中絶問題研究者~中絶ケア・カウンセラーの塚原久美のブログです

中絶

つい最近出たばかりのWHOの『安全な中絶;医療制度のための技術&政策ガイダンス 第二版(Safe Abortion: technical and policy guidance for health systems, 2nd edition)』の『エグゼクティヴ・サマリー(最重要事項の要旨)』の一番最初のボックス(まとめ)に、次のように書いてあります。 (もちろん、英語なので以下は私の訳です。)

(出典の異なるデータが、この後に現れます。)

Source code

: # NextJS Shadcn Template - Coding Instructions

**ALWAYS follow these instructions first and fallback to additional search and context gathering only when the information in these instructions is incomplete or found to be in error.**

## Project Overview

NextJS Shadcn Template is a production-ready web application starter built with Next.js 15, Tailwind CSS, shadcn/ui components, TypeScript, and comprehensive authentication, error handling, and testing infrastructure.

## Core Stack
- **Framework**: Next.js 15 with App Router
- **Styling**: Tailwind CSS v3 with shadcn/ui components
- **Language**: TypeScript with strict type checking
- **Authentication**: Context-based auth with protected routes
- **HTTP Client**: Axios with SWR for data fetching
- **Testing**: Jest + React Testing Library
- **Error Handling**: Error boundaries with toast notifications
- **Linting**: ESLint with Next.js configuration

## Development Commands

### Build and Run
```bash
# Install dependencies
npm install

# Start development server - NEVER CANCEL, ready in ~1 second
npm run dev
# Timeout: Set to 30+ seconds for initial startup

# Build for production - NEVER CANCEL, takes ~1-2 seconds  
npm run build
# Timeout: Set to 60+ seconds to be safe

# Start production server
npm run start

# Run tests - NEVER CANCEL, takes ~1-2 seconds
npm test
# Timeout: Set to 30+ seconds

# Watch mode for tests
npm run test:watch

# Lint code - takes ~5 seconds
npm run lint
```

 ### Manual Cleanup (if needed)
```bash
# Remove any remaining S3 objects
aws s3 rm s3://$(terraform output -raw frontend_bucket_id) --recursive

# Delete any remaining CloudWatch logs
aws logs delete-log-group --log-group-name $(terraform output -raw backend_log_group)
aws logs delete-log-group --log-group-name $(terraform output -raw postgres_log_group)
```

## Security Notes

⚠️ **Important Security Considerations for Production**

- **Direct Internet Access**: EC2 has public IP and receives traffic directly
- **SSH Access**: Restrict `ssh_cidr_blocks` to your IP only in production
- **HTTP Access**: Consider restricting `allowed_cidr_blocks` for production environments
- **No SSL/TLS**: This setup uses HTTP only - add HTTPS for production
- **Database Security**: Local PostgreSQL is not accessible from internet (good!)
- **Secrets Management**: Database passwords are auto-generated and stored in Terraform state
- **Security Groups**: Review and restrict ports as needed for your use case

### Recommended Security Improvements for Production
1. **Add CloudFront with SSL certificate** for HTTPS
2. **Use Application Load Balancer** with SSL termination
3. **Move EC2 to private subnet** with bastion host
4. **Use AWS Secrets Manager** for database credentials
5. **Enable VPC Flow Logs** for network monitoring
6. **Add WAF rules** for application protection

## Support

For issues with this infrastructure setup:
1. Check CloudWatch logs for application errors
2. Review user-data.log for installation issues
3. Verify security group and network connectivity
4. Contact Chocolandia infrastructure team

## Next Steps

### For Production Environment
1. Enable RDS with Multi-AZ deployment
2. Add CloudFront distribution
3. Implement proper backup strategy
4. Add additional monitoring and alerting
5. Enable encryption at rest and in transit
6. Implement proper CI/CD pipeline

吸引中絶法は、妊娠12〜14週までの外科的中絶において推奨される方法である。慣例的に、掻爬でこの処理を完了してはならない。拡張掻爬法(D&C)は、もし今も使用されているとすれば、真空吸引法に置き換えるべきである。

2003年のWHOの『安全な中絶(第一版)』以上に、D&Cへの問題意識が明確に示されています。端的に言えば、D&Cの方が吸引法よりも危険で、痛みも大きいからだそうです。

でも私たちの調査で明らかになったとおり(昨年の学会報告朝日新聞の記事)残念ながら、今現在も中絶手術の8割において、D&Cが用いられているというのが日本の現状です。他の先進国ではありえない事態が今も続いているのです・・・。

どうして、自分のせいというよりも、どちらかといえば社会制度のためや、相手の男性の都合で、「中絶に追い込まれている」女性たちが、より危険にさらされ、より痛みに苦しむ方法が使われているのか??? 疑問でなりません。

日本の中絶医療―――より安全で、より人道的なものに変わるべきではないでしょうか?